* [YOUR ASSIGNMENT]
Give the data again word for word; drop the pictures.

THE INPUT section start

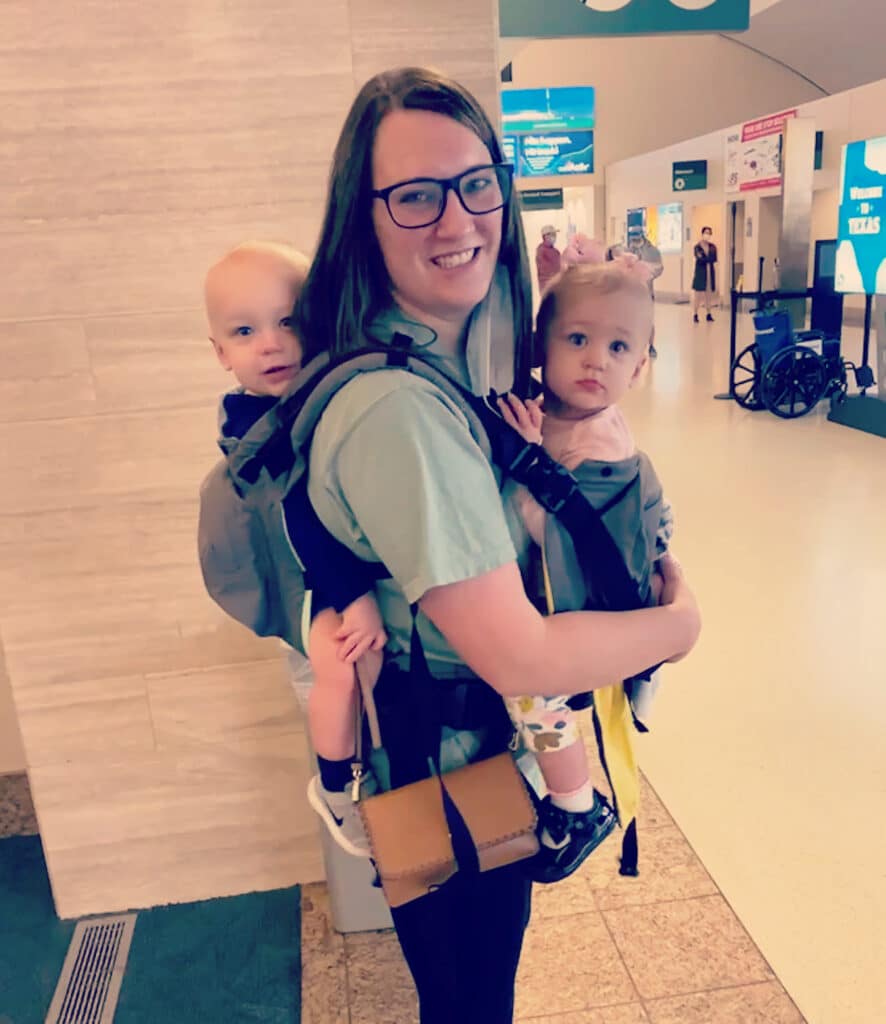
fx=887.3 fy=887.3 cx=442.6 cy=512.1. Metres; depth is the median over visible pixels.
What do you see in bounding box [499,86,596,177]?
display screen
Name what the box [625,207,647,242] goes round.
poster
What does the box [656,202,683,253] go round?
poster
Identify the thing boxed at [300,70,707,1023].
woman
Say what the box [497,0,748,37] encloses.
hanging sign
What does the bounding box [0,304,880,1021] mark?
floor
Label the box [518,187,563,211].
hanging sign
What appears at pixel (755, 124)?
poster
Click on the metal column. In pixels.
(783, 282)
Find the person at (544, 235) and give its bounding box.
[535,225,561,292]
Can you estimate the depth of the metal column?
9.75 m
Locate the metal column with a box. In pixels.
[777,118,814,322]
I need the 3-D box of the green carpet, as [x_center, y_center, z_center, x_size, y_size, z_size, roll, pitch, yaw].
[-1.263,1.330,1.409,1.990,0.009,2.457,-5,17,-6]
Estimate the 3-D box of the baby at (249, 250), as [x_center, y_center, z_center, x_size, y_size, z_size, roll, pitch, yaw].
[-0.182,0.044,1.270,0.297,0.828,0.350,-5,17,-6]
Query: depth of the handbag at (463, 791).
1.22 m
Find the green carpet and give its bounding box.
[0,832,304,1023]
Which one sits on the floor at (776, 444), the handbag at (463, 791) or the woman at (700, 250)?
the woman at (700, 250)
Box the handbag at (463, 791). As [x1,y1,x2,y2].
[359,756,537,908]
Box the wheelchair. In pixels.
[728,300,856,415]
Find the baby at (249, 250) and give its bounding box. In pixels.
[202,242,392,858]
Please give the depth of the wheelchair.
7.79 m
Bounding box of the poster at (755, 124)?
[724,109,796,194]
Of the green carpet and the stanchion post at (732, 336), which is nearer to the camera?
the green carpet
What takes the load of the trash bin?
on the floor at (776, 444)
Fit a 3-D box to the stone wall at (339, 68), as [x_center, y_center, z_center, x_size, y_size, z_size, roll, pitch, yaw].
[-0.563,-0.757,1.930,1.370,3.532,0.288,-5,17,-6]
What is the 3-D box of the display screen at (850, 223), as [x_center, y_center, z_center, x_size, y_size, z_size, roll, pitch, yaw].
[3.578,-2.286,6.827,0.121,1.271,1.770,-5,17,-6]
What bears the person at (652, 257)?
on the floor at (776, 444)
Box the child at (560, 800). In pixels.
[491,237,681,871]
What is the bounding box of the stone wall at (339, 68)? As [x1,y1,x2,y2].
[1,0,505,922]
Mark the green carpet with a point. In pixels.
(47, 878)
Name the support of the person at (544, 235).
on the floor at (776, 444)
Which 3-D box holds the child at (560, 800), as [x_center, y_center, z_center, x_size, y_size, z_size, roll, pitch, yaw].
[0.193,0.054,1.302,0.333,0.789,0.364,-5,17,-6]
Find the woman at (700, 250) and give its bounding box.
[691,227,718,322]
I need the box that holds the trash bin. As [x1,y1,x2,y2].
[285,644,393,933]
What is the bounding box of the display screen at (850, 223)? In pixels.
[835,134,885,297]
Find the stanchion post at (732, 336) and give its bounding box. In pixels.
[715,276,741,398]
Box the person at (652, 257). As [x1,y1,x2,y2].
[621,230,663,351]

THE INPUT section end

* [WRITTEN SOLUTION]
fx=887.3 fy=887.3 cx=442.6 cy=512.1. Metres; depth is the median over visible pixels.
What do you see in bounding box [499,86,596,177]?
display screen
Name what the box [625,207,647,242] goes round.
poster
What does the box [656,202,683,253] go round?
poster
Identify the thing boxed at [300,70,707,1023].
woman
Say what the box [497,0,748,37] encloses.
hanging sign
What does the bounding box [0,304,880,1021] mark?
floor
Label the box [518,187,563,211].
hanging sign
What appears at pixel (755, 124)?
poster
Click on the metal column. In pixels.
(783, 282)
Find the person at (544, 235) and give its bounding box.
[535,225,561,292]
Can you estimate the depth of the metal column?
9.75 m
Locate the metal column with a box. In pixels.
[777,118,814,322]
I need the 3-D box of the green carpet, as [x_center, y_center, z_center, x_size, y_size, z_size, roll, pitch, yaw].
[-1.263,1.330,1.409,1.990,0.009,2.457,-5,17,-6]
Estimate the 3-D box of the baby at (249, 250), as [x_center, y_center, z_center, x_size, y_size, z_size, roll, pitch, yaw].
[-0.182,0.044,1.270,0.297,0.828,0.350,-5,17,-6]
Query: depth of the handbag at (463, 791).
1.22 m
Find the green carpet and give its bounding box.
[0,832,304,1023]
Which one sits on the floor at (776, 444), the handbag at (463, 791) or the woman at (700, 250)?
the woman at (700, 250)
Box the handbag at (463, 791). As [x1,y1,x2,y2].
[359,756,537,908]
Box the wheelchair. In pixels.
[728,300,856,415]
Find the baby at (249, 250) and give its bounding box. In pixels.
[202,242,392,858]
Please give the depth of the wheelchair.
7.79 m
Bounding box of the poster at (755, 124)?
[724,109,796,194]
Of the green carpet and the stanchion post at (732, 336), which is nearer to the camera?
the green carpet
What takes the load of the trash bin?
on the floor at (776, 444)
Fit a 3-D box to the stone wall at (339, 68), as [x_center, y_center, z_center, x_size, y_size, z_size, roll, pitch, yaw].
[-0.563,-0.757,1.930,1.370,3.532,0.288,-5,17,-6]
What is the 3-D box of the display screen at (850, 223), as [x_center, y_center, z_center, x_size, y_size, z_size, roll, pitch, yaw].
[3.578,-2.286,6.827,0.121,1.271,1.770,-5,17,-6]
What bears the person at (652, 257)?
on the floor at (776, 444)
Box the child at (560, 800). In pixels.
[491,237,681,871]
What is the bounding box of the stone wall at (339, 68)? As [x1,y1,x2,y2].
[1,0,505,922]
Mark the green carpet with a point. In pixels.
(47, 878)
Name the support of the person at (544, 235).
on the floor at (776, 444)
Which 3-D box holds the child at (560, 800), as [x_center, y_center, z_center, x_size, y_size, z_size, roll, pitch, yaw].
[0.193,0.054,1.302,0.333,0.789,0.364,-5,17,-6]
Find the woman at (700, 250) and give its bounding box.
[691,227,718,322]
I need the box that holds the trash bin. As [x1,y1,x2,y2].
[285,644,393,933]
What is the bounding box of the display screen at (850, 223)? In pixels.
[835,134,885,297]
Find the stanchion post at (732, 336) and give its bounding box. In pixels.
[715,276,741,398]
Box the person at (652, 257). As [x1,y1,x2,y2].
[621,230,663,351]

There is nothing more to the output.